Iowa-based Reicks View Farms submitted plans to build a so-called concentrated animal feeding operation for around 26,000 hogs near Marincel’s farm last year. He said the way that farming has changed is one reason he’d like to see the state sign off on the company’s plans.

“It’d help the farm economy around here tremendously … We could grow grains and hay — whatever,” Marincel said. “Pigs don’t eat hay, of course, but there would be a viable place to go with our products so we could continue to live off our land a little longer.”

Retired farmer Bill Franzel, also from Bayfield County, had been renting out his land, but he sold it to another farmer last year.

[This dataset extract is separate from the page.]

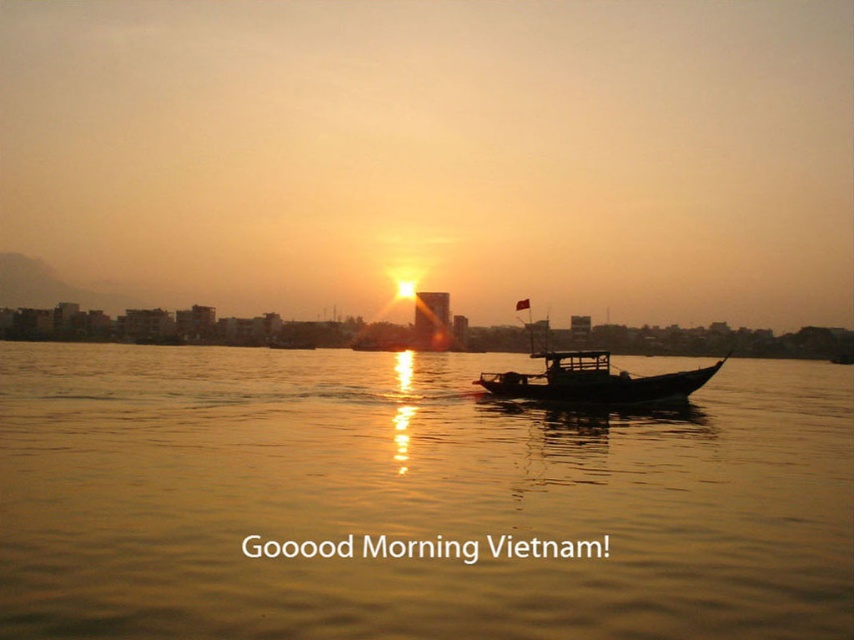
You are standing at the edge of the water in the sunset scene. You see two points marked on the image. Which point is closer to you, point 1 at coordinates point (820, 388) or point 2 at coordinates point (594, 385)?

Point 1 at coordinates point (820, 388) is further to the viewer than point 2 at coordinates point (594, 385), so point 2 is closer to you.

You are an observer standing on the shore looking at the golden reflective water at center and the wooden boat at center. Which object is closer to the horizon?

The wooden boat at center is closer to the horizon because the golden reflective water at center is located below it, meaning the boat is positioned in front of the water from the observer perspective.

The land that he owned is now slated to be used by Reicks for spreading manure. Franzel doesn’t support the hog farm, but he said many farmers in the area have been forced to rent or sell.

“All the farmers are getting old, can’t go no more … People like to keep it. That’s their home. That’s where they lived all their life,” he said. “They don’t want to leave.”

Benoit’s Bill Hecimovich is in the process of turning over his 60-head dairy to his son. He supports the hog farm as long as it meets all federal, state and local standards. He said he worries about more regulation.

“Government control is OK to a certain extent, but it’s getting out of whack now,” he said, noting restrictions on farming make it more difficult to operate. That’s especially challenging, Hecimovich said, if farmers have to absorb the cost of increased regulation.

But, Carrie Linder would like to see Bayfield County consider more oversight for large farms like Reicks. She and her husband raise sheep and chickens within two miles of the proposed hog farm. Linder said the region’s soil and climate make it challenging to prevent runoff into surrounding waters.

“You plant with the intentions that the crop is going to grow, which is going to help lock the soil in place, but sometimes it doesn’t always happen,” said Linder.

She said the government and farmers need to take steps to protect the public from such risks.

Reicks View Farms crop manager John Thomas said farmers and regulators have to work together.

“Nobody here wants to pollute the water. Nobody wants to pollute the air … They both have to work together. The farming has to happen,” said Thomas. “It’s not an either-or.”

But, the idea of having 26,000 pigs five miles down the road doesn’t sit well with Bill Franzel and his wife Betty.

“If it was just small, I wouldn’t care,” he said. “It’s just too big.”

“Water is our main thing around here,” Betty Franzel added. “If we lose our water, we’re not going to have anything. The ground … can be soured too by all this manure no matter how they do it.”

The Franzels are concerned that Reicks will buy up a lot more land, which may impact local farms looking to expand.

As for Bill Marincel, his land is included in the roughly 1,400 acres where Reicks plans to apply or inject manure. He said there’s a reason why the number of large farms in Wisconsin known CAFOs have more than quadrupled in the last decade.

“Because that’s the only viable way to do agriculture,” said Marincel. “The small guys can’t afford the price of machinery and all the regulations that we have to do.”

For Marincel, the message seems clear: go big or get out.